De officier van justitie stelt zich op het standpunt dat het verzoek van veroordeelde te vroeg is omdat er nog geen concrete data zijn van de IND. Omdat de deskundige aangeeft dat het recidiverisico bij beëindiging van de maatregel op dit moment nog hoog is, verzoekt de officier van justitie de rechtbank het advies van de deskundige te volgen en de ISD-maatregel voort te zetten.

5.Het standpunt van de verdediging

De raadsvrouw heeft ter zitting gepersisteerd bij haar verzoek tot beëindiging van de ISD-maatregel en aangevoerd dat de procedure tot ongewenstverklaring nog jaren kan duren.

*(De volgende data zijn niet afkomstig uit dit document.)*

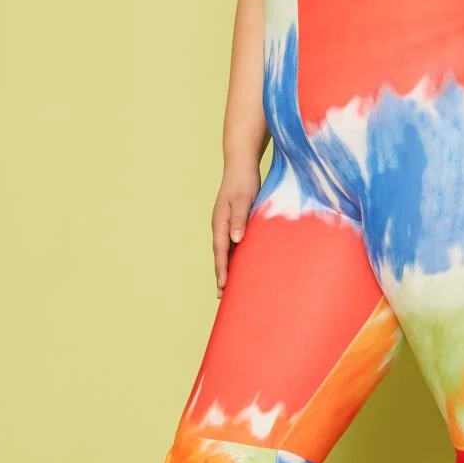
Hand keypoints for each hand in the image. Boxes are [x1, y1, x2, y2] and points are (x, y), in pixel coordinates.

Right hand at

6.Het oordeel van de rechtbank

De rechtbank heeft kunnen constateren dat het nog lange tijd kan duren alvorens in de procedure tot ongewenstverklaring van veroordeelde een beslissing wordt genomen. Door het gevoerde beleid van de PI Vught heeft dat tot gevolg dat veroordeelde nu slechts intramuraal wordt behandeld. Die intramurale behandeling lijkt weinig effect te hebben en heeft nog onvoldoende invloed gehad op het terugdringen van het recidiverisico. Dat recidiverisico is dan ook nog steeds aanwezig en de rechtbank is van oordeel dat het enkele feit dat er een procedure tot ongewenstverklaring loopt geen zelfstandige grond is om de ISD-maatregel op dit moment te beëindigen. Het verzoek van de verdediging is naar het oordeel van de rechtbank dan ook te vroeg en de rechtbank ziet op dit moment geen omstandigheden die het voortijdig beëindigen van de ISD-maatregel rechtvaardigen.
Wel wil de rechtbank de PI Vught nog uitdrukkelijk in overweging geven dat het enkele feit dat de procedure tot ongewenstverklaring nog lang kan duren, geen reden mag zijn om niet nu aan te vangen met het extramurale traject. Naar verwachting zal het immers nog lange tijd duren voor een eventuele ongewenstverklaring onherroepelijk is.

7.De beslissing

De rechtbank
- beslist dat de voortzetting van de tenuitvoerlegging van de ISD-maatregel is vereist;
- wijst het verzoek tot beëindiging van de ISD-maatregel af.
Deze beslissing is gegeven door mr. M. Breeman, voorzitter, mr. M. van de Wetering en mr. J.P.E. Mullers, rechters, in tegenwoordigheid van de griffier F.J.M. Nouws en is uitgesproken ter openbare zitting op 13 december 2023.